Be accessible, open, friendly: again, we have sometimes felt torn between doing something that we had planned and responding to whatever happens relationally on the night.
Be honest: this is hard – Christians can get very secretive and underhand in their relations with the world. We are looking for a ‘discourse of faith’ that works both amongst believers and between believers and non-believers. We don’t want to be perceived as having ulterior motives, a hidden agenda. As it is, I feel uncomfortable writing even in such very general and vague terms about what we have been doing: I don’t really want to treat these friendships as an experiment in mission, create a meta-dialogue around them from which the people themselves are excluded.
Be underwhelming: we have rarely had more than ten or twelve of us round a table: I would like to see it grow, and there may also be ways of bringing a larger group (from an established church, for example) into this sort of environment on a regular basis, but for now I suspect a larger group would disturb the fine balance between inward and outward relationships: either the group would close in upon itself and become a clique (get too many Christians together and they will stop talking normally and start speaking their own peculiar religious language) or it would become a rather overbearing, disruptive Christian presence. Perhaps we just need fragments of Christian community that will feel incomplete until they have connected with people around them.
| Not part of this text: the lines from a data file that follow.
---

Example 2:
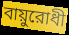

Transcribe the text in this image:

বায়ুরোধী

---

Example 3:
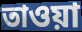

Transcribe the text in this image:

তাওয়া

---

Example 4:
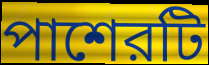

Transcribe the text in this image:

পাশেরটি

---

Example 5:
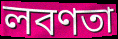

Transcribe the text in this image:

লবণতা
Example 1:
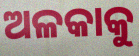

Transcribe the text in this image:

ଅଳକାକୁ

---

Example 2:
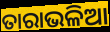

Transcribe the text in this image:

ତାରାଭଳିଆ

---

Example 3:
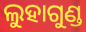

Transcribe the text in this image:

ଲୁହାଗୁଣ୍ଡ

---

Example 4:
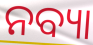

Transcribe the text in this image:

ନବ୍ୟା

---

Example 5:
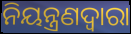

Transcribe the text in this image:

ନିୟନ୍ତ୍ରଣଦ୍ବାରା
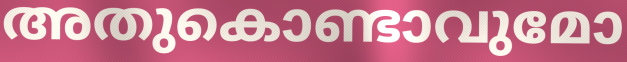
അതുകൊണ്ടാവുമോ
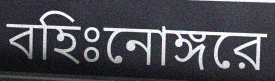
বহিঃনোঙ্গরে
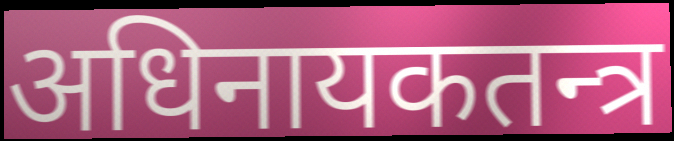
अधिनायकतन्त्र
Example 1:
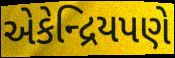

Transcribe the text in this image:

એકેન્દ્રિયપણે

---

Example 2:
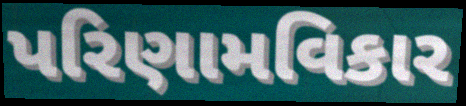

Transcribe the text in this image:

પરિણામવિકાર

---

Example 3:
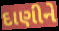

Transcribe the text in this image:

દાણીને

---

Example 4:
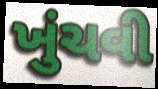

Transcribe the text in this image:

ખુંચવી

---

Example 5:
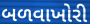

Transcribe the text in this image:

બળવાખોરી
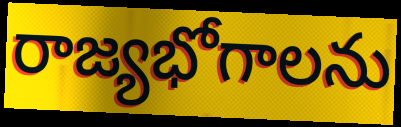
రాజ్యభోగాలను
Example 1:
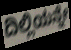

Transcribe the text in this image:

ದಿಲ್ಲಿಯನ್ನೇ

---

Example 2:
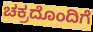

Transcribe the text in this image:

ಚಕ್ರದೊಂದಿಗೆ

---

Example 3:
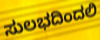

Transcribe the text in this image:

ಸುಲಭದಿಂದಲಿ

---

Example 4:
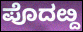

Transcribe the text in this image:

ಪೊದೞ್ದ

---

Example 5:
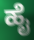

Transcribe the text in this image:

ಹೈ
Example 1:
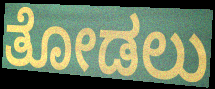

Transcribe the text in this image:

ತೋಡಲು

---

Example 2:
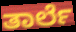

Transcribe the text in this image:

ತಾರ್ಲೆ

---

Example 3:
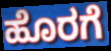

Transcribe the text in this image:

ಹೊರಗೆ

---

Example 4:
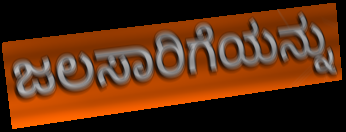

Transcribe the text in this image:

ಜಲಸಾರಿಗೆಯನ್ನು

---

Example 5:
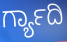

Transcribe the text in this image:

ರ್ಗ್ಯಾದಿ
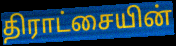
திராட்சையின்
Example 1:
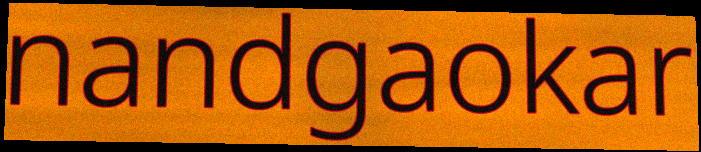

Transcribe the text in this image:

nandgaokar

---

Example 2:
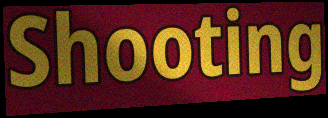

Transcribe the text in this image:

Shooting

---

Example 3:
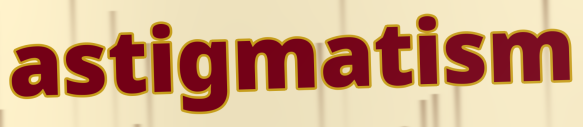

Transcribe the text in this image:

astigmatism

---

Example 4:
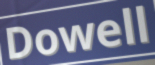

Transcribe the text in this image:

Dowell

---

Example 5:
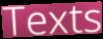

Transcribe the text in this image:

Texts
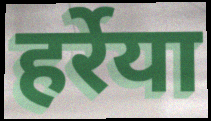
हर्रेया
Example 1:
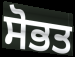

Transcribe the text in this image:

ਸੋਭਤ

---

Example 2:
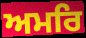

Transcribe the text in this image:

ਅਮਰਿ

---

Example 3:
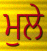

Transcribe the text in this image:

ਮੁਲੇ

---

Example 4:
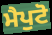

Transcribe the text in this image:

ਮੈਪੁਟੋ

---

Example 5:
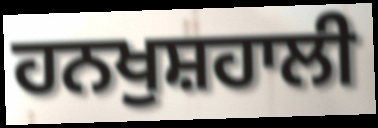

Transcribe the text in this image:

ਹਨਖੁਸ਼ਹਾਲੀ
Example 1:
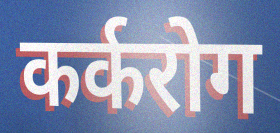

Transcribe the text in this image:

कर्करोग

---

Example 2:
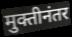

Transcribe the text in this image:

मुक्तीनंतर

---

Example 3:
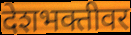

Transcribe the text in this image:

देशभक्तीवर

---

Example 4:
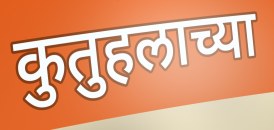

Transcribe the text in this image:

कुतुहलाच्या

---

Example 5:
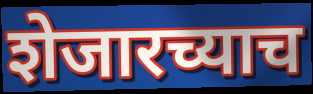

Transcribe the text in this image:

शेजारच्याच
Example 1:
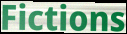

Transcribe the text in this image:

Fictions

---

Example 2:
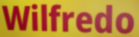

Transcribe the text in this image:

Wilfredo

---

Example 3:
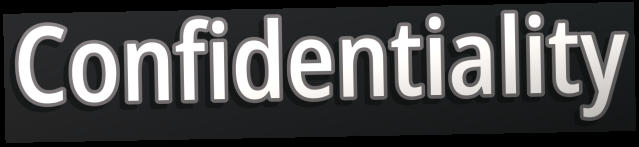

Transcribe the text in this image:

Confidentiality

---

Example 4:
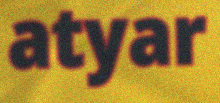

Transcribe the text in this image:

atyar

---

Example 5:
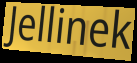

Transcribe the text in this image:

Jellinek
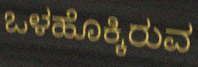
ಒಳಹೊಕ್ಕಿರುವ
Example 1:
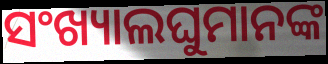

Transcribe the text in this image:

ସଂଖ୍ୟାଲଘୁମାନଙ୍କ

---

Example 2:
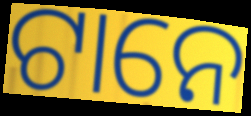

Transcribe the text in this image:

ଟାନେ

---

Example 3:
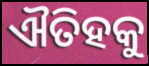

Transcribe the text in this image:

ଐତିହକୁ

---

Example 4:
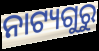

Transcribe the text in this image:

ନାଟ୍ୟଗୁରୁ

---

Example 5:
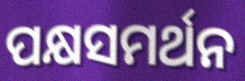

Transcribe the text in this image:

ପକ୍ଷସମର୍ଥନ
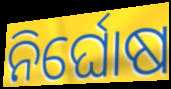
ନିର୍ଘୋଷ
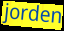
jorden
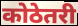
कोठेतरी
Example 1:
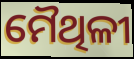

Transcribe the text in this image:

ମୈଥିଳୀ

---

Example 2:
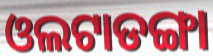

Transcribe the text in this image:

ଓଲଟାଡଙ୍ଗା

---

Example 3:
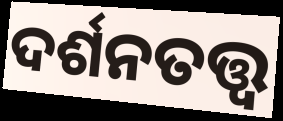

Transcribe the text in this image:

ଦର୍ଶନତତ୍ତ୍ଵ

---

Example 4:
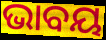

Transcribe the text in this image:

ଭାବୟ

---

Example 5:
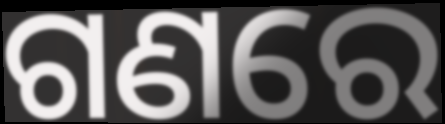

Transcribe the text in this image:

ଗଣରେ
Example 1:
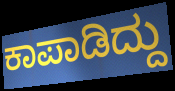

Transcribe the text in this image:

ಕಾಪಾಡಿದ್ದು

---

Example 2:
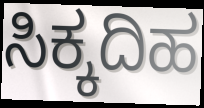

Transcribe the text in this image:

ಸಿಕ್ಕದಿಹ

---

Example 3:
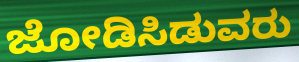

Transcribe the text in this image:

ಜೋಡಿಸಿಡುವರು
Be creative: we are always on the look out for creative ways of stimulating thought, engaging people in conversations, discussions: for example, we passed round some questionnaires on personal happiness that elicited some interesting responses, opened some windows into people’s lives; we’re thinking about planning an evening of short entertainment items with some of the regulars. This will be a big part of the challenge – finding the paths that will get people walking across a spiritual landscape.